Kommissariatsleiter Alexander H. unter Verdacht

Verdächtigt werden der frühere Kommissariatsleiter Alexander H. und ein Sachbearbeiter. Die betroffenen Vorgänge stammen Slowik zufolge aus den vergangen drei Jahren, aber vor allem aus den Jahren 2020 und 2021. Slowik äußerte sich aber nicht näher zu den Fällen.

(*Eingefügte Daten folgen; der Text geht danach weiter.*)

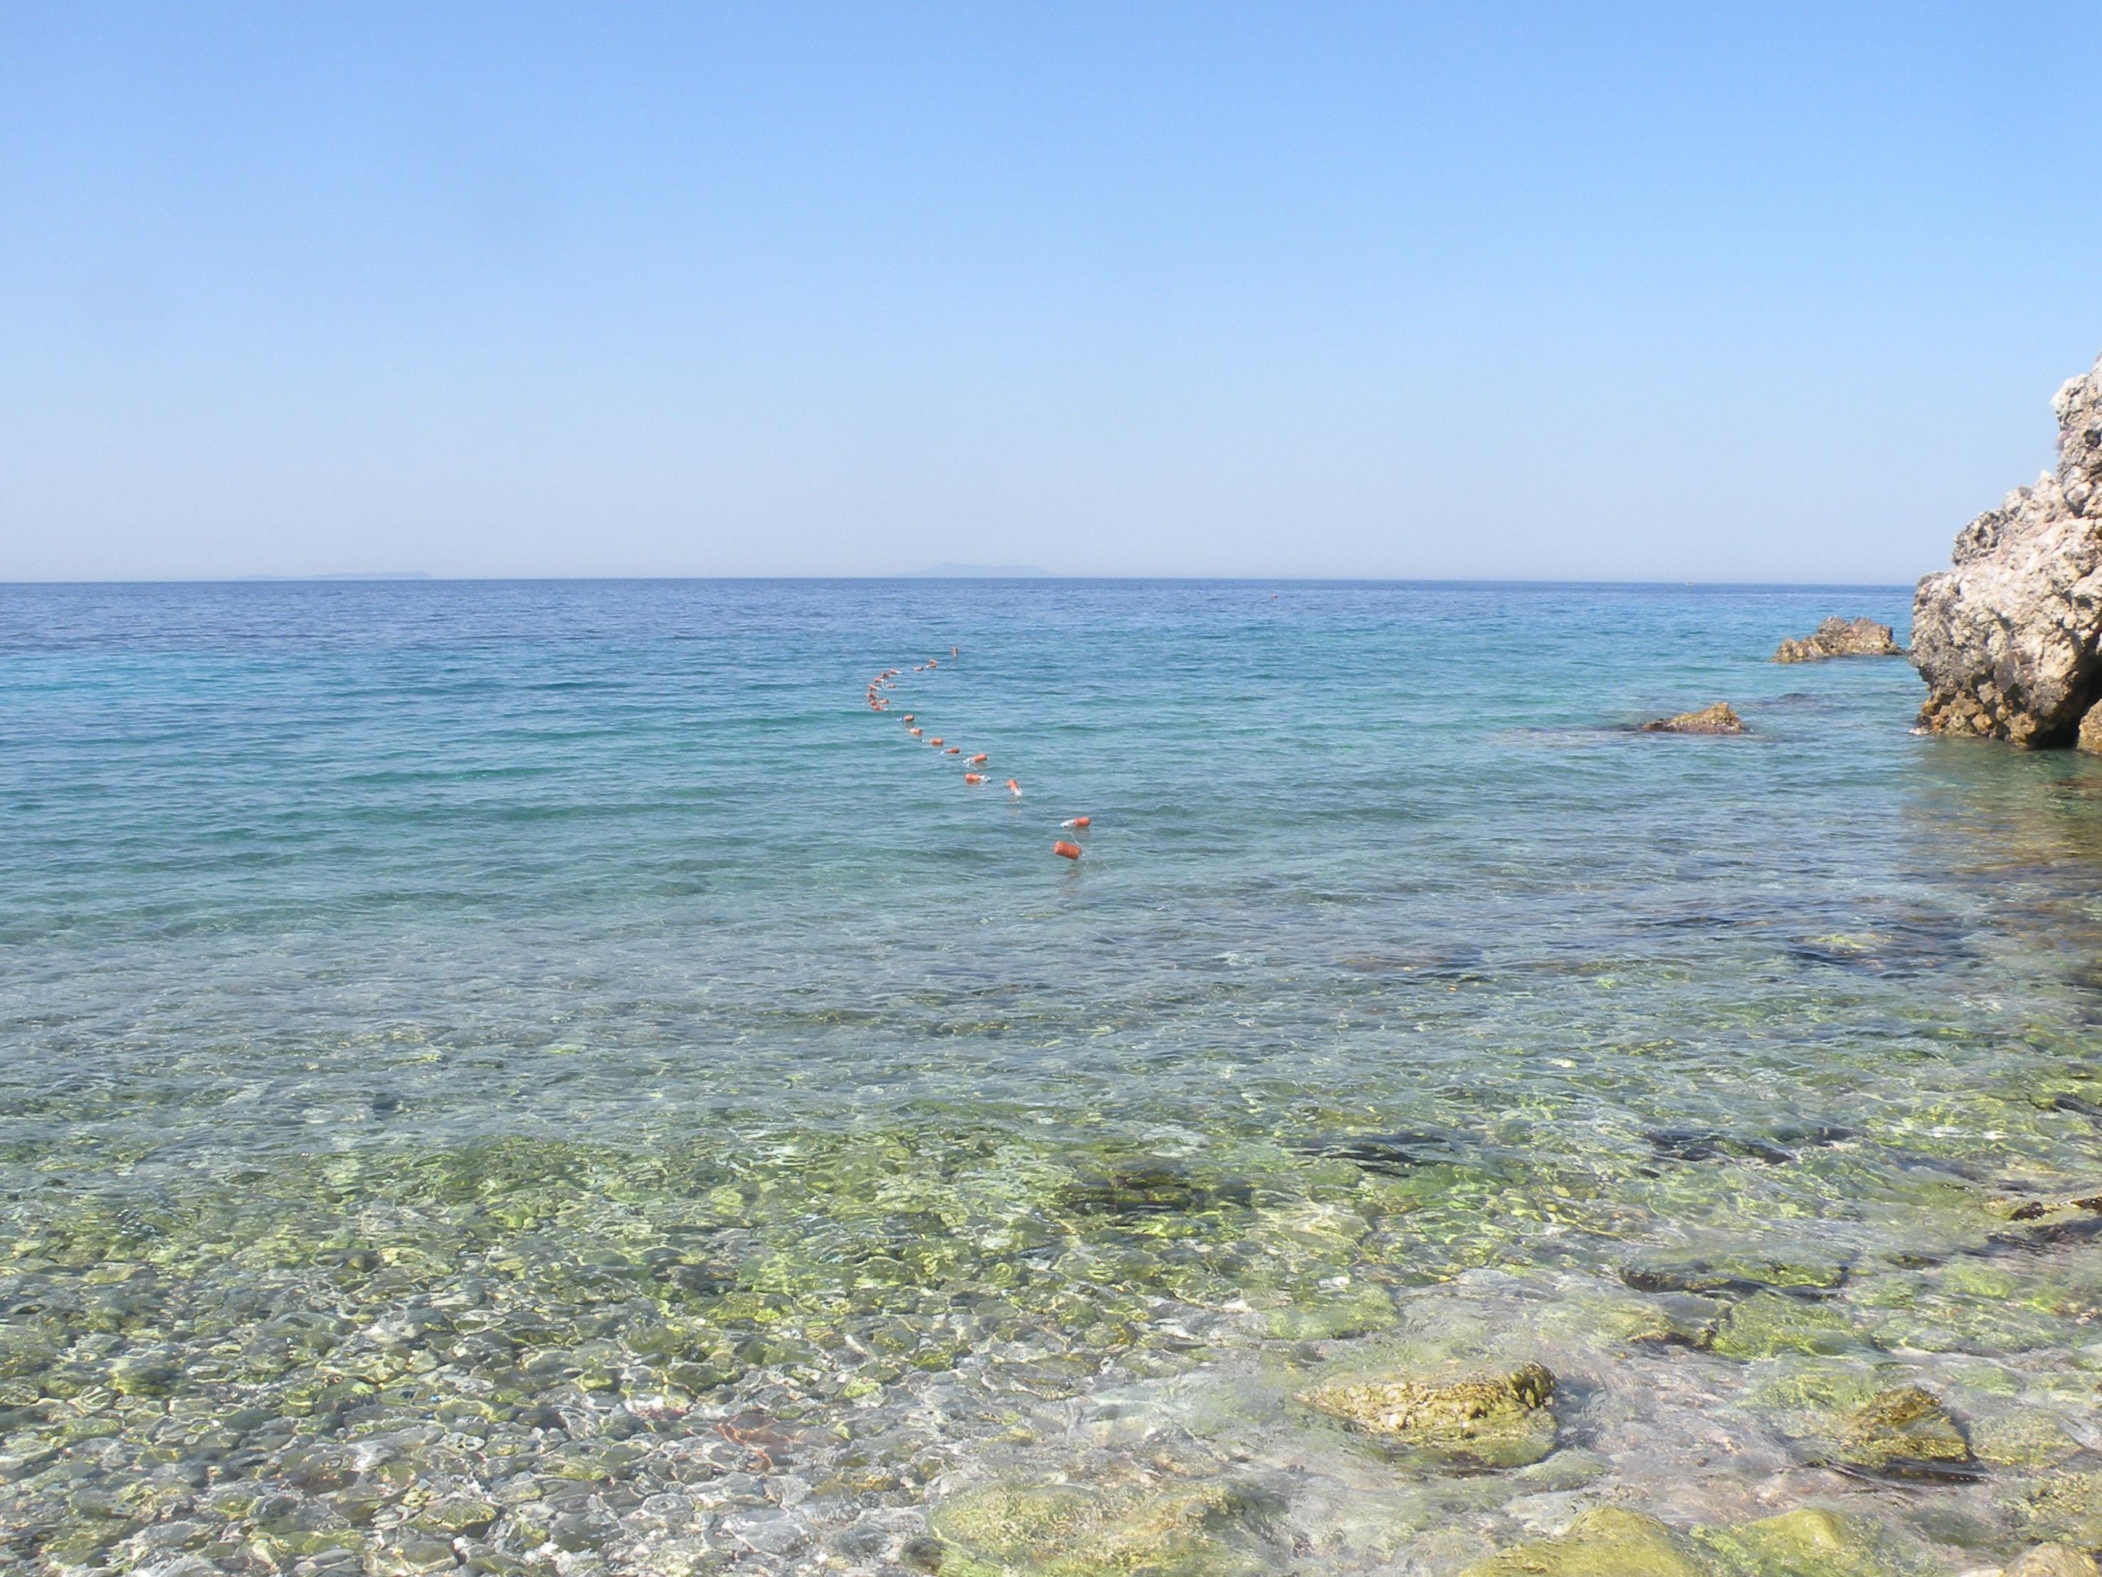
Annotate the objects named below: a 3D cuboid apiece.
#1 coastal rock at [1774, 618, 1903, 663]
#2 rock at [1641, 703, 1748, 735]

Kritik kommt unter anderem von den Innenpolitikern der Linken und Grünen. Es sei inakzeptabel, dass die Abgeordneten erst durch Medienberichte von dem Fall erfahren hätten. Ario Mirzaie von der Grünen-Fraktion bezeichnete dies als „skandalös“. Es sei erschreckend, wie spät der Vorgang aufgedeckt worden sei, sagte Niklas Schrader, innenpolitischer Sprecher der Linken-Fraktion, beklagte sich über die „späte“ Aufdeckung des Vorgangs.

Gedenkstätte für den getöteten Burak Bektas. (AA)

Möglicher Zusammenhang mit Neukölln-Komplex

Vermutet wird hier zudem ein möglicher Zusammenhang der Fälle mit einer Serie rechtsextremer Straftaten in Berlin-Neukölln (Neukölln-Komplex). Im Jahr 2012 etwa war der damals 22-jährige Burak Bektaş in Neukölln erschossen worden. Zwei weitere Freunde des Türkischstämmigen wurden verletzt. Der Täter und die Hintergründe der Tat sind bis heute unbekannt. Das Brisante: Alexander H. leitete laut Medienberichten auch die Ermittlungen im Mordfall Bektaş.

Mit dem Neukölln-Komplex setzt sich auch ein Untersuchungsausschuss des Berliner Abgeordnetenhauses auseinander. Zwei Sonderermittler hatten bereits 2021 verdächtige Vorgänge von Polizei, Staatsanwaltschaft und Verfassungsschutz aufgedeckt.

Nach Angaben der Menschenrechtsorganisation Amadeu Antonio Stiftung wurden in Deutschland seit 1989 mindestens 219 Menschen durch Rechtsextremisten getötet.